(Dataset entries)
○ ○ ○

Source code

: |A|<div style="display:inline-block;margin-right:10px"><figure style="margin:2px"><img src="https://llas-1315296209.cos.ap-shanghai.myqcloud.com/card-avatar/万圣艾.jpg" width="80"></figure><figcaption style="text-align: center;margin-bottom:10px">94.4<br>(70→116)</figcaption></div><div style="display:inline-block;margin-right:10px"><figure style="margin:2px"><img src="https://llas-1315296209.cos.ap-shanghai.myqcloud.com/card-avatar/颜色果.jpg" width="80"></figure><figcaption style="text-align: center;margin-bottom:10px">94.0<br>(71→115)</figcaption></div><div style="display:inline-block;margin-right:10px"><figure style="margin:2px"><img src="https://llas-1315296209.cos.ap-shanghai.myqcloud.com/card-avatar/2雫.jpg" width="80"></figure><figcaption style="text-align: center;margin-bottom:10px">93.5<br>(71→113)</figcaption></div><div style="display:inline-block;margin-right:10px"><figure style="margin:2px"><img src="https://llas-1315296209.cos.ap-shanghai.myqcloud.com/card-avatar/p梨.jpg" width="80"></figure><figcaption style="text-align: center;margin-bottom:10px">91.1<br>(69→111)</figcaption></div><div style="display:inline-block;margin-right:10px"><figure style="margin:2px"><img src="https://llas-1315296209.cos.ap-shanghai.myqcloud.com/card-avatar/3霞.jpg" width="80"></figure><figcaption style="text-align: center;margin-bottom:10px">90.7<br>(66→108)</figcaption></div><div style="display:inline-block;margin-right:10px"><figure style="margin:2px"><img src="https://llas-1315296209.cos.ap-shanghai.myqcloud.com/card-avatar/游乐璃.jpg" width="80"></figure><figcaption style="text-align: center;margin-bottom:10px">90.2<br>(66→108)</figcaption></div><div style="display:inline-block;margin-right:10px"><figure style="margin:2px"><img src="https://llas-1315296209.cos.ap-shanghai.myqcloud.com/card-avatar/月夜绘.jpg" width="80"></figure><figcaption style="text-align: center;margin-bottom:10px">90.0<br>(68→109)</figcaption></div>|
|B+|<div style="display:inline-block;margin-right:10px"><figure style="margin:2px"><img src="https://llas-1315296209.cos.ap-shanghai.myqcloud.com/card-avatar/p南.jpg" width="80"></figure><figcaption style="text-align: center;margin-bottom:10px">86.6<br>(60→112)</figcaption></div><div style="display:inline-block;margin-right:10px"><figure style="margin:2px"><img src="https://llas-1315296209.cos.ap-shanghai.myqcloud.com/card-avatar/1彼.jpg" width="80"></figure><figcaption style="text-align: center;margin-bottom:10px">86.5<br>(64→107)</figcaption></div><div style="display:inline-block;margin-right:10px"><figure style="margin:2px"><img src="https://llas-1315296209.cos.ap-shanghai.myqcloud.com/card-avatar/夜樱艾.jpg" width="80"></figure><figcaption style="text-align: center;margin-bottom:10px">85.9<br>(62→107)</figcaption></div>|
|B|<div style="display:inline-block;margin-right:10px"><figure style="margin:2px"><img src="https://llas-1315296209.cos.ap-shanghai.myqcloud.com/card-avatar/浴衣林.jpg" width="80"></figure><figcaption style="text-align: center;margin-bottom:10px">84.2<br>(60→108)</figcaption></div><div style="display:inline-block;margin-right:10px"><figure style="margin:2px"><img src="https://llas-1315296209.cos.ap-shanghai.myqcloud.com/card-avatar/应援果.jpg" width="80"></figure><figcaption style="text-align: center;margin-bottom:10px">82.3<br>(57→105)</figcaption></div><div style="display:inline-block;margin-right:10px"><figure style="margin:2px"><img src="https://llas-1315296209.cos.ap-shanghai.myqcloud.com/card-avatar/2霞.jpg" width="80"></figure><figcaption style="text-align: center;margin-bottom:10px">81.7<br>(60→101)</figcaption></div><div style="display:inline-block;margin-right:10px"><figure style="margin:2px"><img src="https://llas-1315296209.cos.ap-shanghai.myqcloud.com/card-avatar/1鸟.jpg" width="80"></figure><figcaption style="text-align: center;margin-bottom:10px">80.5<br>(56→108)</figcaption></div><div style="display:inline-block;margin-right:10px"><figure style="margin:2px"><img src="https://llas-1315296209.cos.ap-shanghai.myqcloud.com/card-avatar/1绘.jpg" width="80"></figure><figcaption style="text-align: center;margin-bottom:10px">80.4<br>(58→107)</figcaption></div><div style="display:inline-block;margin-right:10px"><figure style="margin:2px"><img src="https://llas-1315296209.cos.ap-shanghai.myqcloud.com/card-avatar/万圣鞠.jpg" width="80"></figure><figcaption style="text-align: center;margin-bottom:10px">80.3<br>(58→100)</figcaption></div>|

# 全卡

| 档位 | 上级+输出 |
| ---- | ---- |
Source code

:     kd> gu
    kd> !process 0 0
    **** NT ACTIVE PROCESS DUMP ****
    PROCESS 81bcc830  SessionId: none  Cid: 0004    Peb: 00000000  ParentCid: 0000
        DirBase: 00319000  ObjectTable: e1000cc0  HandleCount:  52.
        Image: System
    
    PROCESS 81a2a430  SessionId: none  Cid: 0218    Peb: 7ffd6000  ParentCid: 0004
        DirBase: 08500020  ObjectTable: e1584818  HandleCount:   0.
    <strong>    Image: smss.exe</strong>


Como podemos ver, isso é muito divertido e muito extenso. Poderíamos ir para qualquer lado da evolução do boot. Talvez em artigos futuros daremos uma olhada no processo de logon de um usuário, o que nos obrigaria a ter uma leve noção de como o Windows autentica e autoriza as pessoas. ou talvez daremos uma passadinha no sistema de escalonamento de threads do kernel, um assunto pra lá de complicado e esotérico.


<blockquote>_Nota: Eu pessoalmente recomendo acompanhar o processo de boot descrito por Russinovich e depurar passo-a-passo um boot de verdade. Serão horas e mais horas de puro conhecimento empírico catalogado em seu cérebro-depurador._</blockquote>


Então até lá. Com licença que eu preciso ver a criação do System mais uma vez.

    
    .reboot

○ ○ ○

Task instructions - In the entries above, identify every line with the word "ParentCid". Copy those lines.

Solution to the problem -
    PROCESS 81bcc830  SessionId: none  Cid: 0004    Peb: 00000000  ParentCid: 0000
    PROCESS 81a2a430  SessionId: none  Cid: 0218    Peb: 7ffd6000  ParentCid: 0004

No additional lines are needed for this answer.